***** EXTRAIT DU DOCUMENT *****

Comme le montre le tableau IV.17., cette étude très précise met à notre disposition un inventaire quantitatif et un descriptif qualitatif d’une grande richesse.

Tableau IV.17. Répartition des espaces publics lyonnais (nombre, surface et longueur)
Arrondissements 1er 2eme 3eme 4 eme 5 eme 6 eme 7 eme 8 eme 9 eme Lyon
Espace minéral
Nombre 14 17 22 26 23 6 17 12 8 145
Somme linéaire (m) 343 1 661 145 0 1 934 523 0 0 0 4 606
Somme surface (m²) 26 677 18 133 64 174 45 369 29 705 9 787 48 939 43 897 18 966 305 647
Espace mixte
Nombre 14 10 27 14 23 16 24 7 20 155
Somme linéaire (m) 45 812 1 250 349 657 1 946 2 202 0 0 7 261
Somme surface (m²) 22 119 86 310 47 298 25 752 88 784 39 888 59 248 78 643 47 393 495 435
Espace végétal
Nombre 18 9 21 20 17 14 17 18 13 147
Somme linéaire (m) 0 0 0 0 0 0 0 0 0 0
Somme surface (m²) 70 752 51 164 135 403 168 849 178 178 1 047 953 815 802 165 340 187 265 2 820 706
Total somme nombre 46 36 70 60 63 36 58 37 41 447
Total somme linéaire 388 2 473 1 395 349 2 591 2 469 2 202 0 0 11 867
Total somme surface 119 548 155 607 246 875 239 970 296 667 1 097 628 923 989 287 880 253 624 3 621 788

Source : Agence d’urbanisme pour le développement de l’agglomération lyonnaise, « Les espaces publics de loisirs et de détente de la ville de Lyon », 2000.

Seulement, nous avons la volonté de rompre avec l’indicateur quantitatif « classique » de calcul d’un ratio de superficie d’espace vert par habitant. Comme l’explique R. BALLION et A. GRANDJEAN157, le mode le plus sommaire d’expression de l’offre en espace vert consiste à établir un rapport entre sa superficie et le nombre d’habitants du secteur géographique qui inclut l’équipement. Cet indice se résume en un nombre de m² d’espace vert par habitant. Cette information est utile « pour rendre compte du niveau de « verdurisation du tissu urbain » mais n’inclut pas la notion d’usage des espaces concernés. Les exigences du diagnostic urbain et la nécessité de caractériser l’offre en espaces verts supposent la construction d’une démarche spécifique.

Notes
152.

CERTU, 2002, « Pratiques et usages dans trois espaces verts publics de la ville de Lyon. Etude comparative ». 39 pages.

153.

SAUVAGET D., 1974, « les espaces verts urbains dans l’agglomération parisienne ». IAURIF

154.

BALLION Robert, GRANJEAN Alain, 1982, « Aire d’attractivité des espaces verts publics urbains de la région d’Ile-de-France ». Laboratoire d’économétrie de l’école Polytechnique, Etude pour l’Agence des Espaces Verts de la Région d’Ile de France, 39 pages.

155.

ALLAIN Y-M., MURET J-P., SABRIE M-L., 1987, Les espaces urbains. Concevoir, réaliser, gérer. Paris, Editions du Moniteur, 316 pages.

156.

BOISSEL-CHAGNARD M., FILLOD L., 2000, « Les espaces publics de loisirs et de détente de la ville de Lyon. Note méthodologique ». Agence d’urbanisme pour le développement de l’agglomération lyonnaise, 13 pages.

157.

BALLION R., GRANJEAN A., 1982, « Aire d’attractivité des espaces verts publics urbains de la région d’Ile-de-France ». Laboratoire d’économétrie de l’école Polytechnique, Etude pour l’Agence des Espaces Verts de la Région d’Ile de France, 39 pages.

***** DONNÉES FOURNIES *****

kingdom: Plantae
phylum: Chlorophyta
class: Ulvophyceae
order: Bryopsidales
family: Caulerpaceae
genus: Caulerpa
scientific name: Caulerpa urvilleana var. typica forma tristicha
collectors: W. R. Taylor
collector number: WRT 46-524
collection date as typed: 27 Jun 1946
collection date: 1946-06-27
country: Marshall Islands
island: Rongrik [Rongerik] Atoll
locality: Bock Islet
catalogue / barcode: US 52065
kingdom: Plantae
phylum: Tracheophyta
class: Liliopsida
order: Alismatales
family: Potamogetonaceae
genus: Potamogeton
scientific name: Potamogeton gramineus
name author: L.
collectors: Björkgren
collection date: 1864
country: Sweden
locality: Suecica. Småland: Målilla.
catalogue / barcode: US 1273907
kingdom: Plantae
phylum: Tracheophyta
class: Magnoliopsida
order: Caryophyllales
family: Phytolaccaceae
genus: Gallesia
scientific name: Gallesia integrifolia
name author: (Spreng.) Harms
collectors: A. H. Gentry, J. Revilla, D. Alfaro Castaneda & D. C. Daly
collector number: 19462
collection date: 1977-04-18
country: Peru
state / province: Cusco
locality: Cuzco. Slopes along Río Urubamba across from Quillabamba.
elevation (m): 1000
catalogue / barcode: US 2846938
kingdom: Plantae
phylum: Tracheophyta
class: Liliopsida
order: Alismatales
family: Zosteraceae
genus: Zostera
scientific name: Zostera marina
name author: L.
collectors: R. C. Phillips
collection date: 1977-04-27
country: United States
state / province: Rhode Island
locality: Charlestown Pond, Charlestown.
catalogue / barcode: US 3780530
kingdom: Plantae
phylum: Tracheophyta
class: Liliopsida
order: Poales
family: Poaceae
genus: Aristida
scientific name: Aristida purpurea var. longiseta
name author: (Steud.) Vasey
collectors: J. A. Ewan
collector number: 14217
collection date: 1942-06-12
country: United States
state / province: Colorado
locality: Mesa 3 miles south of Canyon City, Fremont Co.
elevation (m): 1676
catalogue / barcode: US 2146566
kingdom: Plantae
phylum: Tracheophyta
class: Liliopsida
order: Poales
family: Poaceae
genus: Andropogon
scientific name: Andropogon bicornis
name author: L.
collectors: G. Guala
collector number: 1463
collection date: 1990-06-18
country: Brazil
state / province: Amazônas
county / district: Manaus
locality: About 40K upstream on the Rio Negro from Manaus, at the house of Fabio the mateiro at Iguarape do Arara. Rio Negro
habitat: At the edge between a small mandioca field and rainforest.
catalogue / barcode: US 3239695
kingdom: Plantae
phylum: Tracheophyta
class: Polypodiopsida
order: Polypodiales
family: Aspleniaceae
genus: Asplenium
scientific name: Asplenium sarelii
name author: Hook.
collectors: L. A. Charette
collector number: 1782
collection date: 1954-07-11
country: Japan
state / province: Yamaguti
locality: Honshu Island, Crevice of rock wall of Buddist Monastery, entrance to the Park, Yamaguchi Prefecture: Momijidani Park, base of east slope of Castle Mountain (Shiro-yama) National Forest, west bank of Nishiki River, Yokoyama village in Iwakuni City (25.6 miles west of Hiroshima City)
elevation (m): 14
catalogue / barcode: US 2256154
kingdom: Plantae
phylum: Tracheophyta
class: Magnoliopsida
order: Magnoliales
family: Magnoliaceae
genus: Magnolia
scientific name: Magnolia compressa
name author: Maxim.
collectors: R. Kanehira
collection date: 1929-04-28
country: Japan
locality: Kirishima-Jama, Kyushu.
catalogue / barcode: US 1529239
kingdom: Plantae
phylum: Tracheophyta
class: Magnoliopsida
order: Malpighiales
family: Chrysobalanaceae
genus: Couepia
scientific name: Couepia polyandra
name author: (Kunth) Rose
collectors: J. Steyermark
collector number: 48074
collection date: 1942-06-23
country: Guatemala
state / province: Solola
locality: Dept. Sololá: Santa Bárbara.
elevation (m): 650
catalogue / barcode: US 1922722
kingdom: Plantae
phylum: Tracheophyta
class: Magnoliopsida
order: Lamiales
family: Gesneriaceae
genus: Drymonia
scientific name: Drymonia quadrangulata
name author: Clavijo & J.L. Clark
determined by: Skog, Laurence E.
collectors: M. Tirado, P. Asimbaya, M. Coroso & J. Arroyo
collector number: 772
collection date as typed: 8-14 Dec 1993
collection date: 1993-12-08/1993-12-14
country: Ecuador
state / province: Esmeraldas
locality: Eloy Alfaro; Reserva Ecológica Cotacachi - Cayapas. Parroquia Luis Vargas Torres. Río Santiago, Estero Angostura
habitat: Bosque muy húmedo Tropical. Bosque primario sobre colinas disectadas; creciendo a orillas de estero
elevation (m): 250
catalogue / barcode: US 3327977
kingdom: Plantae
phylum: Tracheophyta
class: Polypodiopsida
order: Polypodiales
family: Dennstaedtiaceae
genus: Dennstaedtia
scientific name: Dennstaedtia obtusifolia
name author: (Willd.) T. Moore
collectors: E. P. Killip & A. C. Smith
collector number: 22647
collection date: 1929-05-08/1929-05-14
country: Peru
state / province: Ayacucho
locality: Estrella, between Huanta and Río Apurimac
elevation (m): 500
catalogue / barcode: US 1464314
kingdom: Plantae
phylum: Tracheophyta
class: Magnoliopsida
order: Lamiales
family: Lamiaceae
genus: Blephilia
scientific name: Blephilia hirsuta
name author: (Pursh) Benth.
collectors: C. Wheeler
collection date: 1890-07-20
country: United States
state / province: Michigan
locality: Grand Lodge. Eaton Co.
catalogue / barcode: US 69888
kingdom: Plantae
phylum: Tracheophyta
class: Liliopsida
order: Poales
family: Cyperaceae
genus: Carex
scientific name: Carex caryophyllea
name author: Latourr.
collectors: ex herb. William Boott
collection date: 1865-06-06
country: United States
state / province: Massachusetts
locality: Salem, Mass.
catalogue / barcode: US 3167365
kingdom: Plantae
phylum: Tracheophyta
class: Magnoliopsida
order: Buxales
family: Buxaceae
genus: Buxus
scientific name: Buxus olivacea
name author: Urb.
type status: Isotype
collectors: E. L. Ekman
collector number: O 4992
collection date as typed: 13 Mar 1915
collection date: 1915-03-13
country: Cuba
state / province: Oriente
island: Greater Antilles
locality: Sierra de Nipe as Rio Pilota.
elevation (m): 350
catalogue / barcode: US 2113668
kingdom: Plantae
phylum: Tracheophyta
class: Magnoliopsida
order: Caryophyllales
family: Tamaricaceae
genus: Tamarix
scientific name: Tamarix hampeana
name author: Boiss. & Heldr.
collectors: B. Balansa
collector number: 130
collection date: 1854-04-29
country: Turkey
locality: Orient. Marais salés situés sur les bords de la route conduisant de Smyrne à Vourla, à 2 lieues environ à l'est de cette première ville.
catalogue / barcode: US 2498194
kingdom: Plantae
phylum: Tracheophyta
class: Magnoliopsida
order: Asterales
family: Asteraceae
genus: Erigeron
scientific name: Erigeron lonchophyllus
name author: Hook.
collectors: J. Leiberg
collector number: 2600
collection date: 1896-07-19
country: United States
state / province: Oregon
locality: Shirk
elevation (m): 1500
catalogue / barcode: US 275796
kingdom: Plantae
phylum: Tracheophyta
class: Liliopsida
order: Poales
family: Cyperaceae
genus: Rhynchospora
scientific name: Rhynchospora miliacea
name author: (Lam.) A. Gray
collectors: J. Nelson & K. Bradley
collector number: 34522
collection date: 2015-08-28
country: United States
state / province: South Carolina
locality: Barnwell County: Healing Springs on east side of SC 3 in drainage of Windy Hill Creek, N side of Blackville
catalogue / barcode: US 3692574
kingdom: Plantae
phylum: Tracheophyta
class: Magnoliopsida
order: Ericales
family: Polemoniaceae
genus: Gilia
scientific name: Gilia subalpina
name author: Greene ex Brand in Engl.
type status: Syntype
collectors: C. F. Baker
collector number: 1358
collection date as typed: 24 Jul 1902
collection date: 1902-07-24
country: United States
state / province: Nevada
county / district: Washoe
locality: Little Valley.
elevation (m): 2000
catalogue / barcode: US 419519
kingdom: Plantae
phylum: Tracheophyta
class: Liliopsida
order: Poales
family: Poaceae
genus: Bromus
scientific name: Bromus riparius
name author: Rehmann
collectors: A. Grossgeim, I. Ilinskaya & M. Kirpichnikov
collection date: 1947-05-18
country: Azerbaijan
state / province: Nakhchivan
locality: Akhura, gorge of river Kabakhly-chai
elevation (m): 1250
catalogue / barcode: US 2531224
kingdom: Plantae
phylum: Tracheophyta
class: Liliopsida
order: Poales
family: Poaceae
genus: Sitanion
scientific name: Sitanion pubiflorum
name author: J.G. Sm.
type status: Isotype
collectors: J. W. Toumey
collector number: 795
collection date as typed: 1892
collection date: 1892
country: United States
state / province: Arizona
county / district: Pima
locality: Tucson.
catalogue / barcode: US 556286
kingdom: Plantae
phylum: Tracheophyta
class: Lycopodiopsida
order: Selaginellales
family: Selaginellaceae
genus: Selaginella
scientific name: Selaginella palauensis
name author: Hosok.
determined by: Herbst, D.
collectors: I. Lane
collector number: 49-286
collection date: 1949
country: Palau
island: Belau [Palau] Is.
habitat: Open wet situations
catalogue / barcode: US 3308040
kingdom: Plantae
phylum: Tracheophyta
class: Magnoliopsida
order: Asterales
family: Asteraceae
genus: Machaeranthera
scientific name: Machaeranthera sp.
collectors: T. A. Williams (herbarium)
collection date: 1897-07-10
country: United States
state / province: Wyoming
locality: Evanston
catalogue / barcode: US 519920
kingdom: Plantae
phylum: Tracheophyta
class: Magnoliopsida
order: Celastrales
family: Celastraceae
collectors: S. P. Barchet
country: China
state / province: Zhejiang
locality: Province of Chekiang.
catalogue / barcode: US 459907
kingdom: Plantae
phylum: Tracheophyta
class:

*****

_CONSIGNE A_
Répondez à ces questions sur l'extrait :
(i) Quel organisme est cité comme source du tableau IV.17 ?
(ii) Quelle notion l'indice en m² d'espace vert par habitant n'inclut-il pas ?
(iii) En quelle année est parue l'étude de SAUVAGET D. citée dans la note 153 ?
_CONSIGNE B_
Recopiez sans rien changer le passage de l'extrait qui va de « Comme le montre » jusqu'à « surface et longueur) » inclus.
Les enregistrements ne servent à rien ici.

_RÉPONSE A_
(i) L'Agence d'urbanisme pour le développement de l'agglomération lyonnaise.
(ii) La notion d'usage des espaces concernés.
(iii) En 1974.

_RÉPONSE B_
Comme le montre le tableau IV.17., cette étude très précise met à notre disposition un inventaire quantitatif et un descriptif qualitatif d’une grande richesse.

Tableau IV.17. Répartition des espaces publics lyonnais (nombre, surface et longueur)